Electrolytes & Hydration
9 productsElectrolyte powders, hydration mixes, and capsules for athletes and active people who lose sodium, potassium, and magnesium through sweat and need to replace them during or after training.
What to Look For
- Sodium content: Sodium is the most important electrolyte for rehydration. Look for at least 500mg sodium per serving for a workout electrolyte product; lower-sodium options suit daily hydration without heavy sweating.
- Full electrolyte profile: A complete electrolyte product should include sodium, potassium, magnesium, and calcium at meaningful doses. Some products add carbohydrates for endurance fueling; others are zero-sugar for general hydration.

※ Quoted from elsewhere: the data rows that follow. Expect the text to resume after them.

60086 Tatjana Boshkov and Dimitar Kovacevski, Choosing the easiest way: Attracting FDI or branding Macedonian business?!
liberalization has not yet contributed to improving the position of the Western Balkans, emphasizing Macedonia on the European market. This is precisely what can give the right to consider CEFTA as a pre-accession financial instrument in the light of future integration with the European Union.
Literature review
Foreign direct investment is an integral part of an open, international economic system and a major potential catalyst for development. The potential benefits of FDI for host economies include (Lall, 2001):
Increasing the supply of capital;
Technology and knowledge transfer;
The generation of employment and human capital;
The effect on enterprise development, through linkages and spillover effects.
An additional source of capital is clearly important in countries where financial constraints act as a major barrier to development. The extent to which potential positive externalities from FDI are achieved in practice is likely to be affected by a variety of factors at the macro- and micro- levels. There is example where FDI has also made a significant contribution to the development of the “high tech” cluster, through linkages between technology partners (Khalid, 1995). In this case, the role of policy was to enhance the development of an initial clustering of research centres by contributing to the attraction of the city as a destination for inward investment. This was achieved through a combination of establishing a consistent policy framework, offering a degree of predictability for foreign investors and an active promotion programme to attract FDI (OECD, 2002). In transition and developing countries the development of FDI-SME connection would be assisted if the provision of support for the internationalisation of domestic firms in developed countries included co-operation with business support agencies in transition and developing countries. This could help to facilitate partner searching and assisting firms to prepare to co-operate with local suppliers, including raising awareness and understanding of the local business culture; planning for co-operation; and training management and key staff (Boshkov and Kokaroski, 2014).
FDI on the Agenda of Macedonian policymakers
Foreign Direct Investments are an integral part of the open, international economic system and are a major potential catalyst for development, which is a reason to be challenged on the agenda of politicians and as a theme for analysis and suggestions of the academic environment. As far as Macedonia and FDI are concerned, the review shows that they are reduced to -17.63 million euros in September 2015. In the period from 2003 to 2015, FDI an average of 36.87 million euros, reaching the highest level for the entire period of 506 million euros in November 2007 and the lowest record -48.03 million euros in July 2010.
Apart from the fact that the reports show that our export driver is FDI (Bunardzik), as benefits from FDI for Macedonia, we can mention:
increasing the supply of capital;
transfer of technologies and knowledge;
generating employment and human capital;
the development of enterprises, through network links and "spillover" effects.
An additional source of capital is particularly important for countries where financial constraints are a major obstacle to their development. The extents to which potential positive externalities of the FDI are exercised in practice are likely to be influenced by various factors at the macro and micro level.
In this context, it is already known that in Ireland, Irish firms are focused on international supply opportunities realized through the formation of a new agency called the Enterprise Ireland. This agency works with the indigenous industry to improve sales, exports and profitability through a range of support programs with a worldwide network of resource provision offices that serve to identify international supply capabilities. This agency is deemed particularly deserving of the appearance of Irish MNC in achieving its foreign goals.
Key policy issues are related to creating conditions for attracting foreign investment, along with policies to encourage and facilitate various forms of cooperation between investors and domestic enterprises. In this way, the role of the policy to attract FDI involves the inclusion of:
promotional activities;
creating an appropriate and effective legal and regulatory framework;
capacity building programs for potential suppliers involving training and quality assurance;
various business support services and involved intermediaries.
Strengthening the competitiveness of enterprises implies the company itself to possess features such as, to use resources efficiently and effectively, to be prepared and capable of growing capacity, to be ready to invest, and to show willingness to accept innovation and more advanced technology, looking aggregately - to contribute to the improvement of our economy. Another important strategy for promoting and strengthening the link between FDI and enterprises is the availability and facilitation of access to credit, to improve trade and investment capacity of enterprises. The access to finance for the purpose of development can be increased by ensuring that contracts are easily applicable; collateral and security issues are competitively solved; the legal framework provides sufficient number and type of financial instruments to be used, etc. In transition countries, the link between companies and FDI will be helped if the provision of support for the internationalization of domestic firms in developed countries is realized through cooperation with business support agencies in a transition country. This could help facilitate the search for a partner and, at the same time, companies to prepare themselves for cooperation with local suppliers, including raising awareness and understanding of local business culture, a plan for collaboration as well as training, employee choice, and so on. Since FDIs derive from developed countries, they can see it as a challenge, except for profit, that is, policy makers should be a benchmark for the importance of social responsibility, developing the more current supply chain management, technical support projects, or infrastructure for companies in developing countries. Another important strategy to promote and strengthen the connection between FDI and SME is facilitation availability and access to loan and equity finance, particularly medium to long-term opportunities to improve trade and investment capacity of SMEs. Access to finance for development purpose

- Added sugar vs. sugar-free: Products designed for endurance (like Tailwind) include carbohydrates to fuel long efforts. Pure electrolyte products for hydration should be zero-sugar. Check which type fits your activity.
Frequently Asked Questions
When do I need electrolytes versus plain water?
Plain water is fine for sessions under 60 minutes in moderate conditions. Electrolytes become important when you are training over 60 minutes, sweating heavily, training in heat, or doing back-to-back sessions. Plain water replaces volume but not the sodium, potassium, and magnesium lost through sweat.
What is the difference between electrolyte supplements and sports drinks?
Most commercial sports drinks are primarily sugar and sodium, designed to quickly restore blood glucose during long efforts. Electrolyte supplements tend to have more complete mineral profiles with less or no sugar. The right choice depends on whether you need carbohydrate fuel for long-duration exercise or just mineral replacement for general hydration.
How much sodium should a workout electrolyte supplement have?
For hard training sessions with significant sweat loss, 500–1000mg sodium per serving is the target range for most people. Very salty sweaters may need more. Lower-sweat activities or casual daily hydration work well with 200–500mg sodium.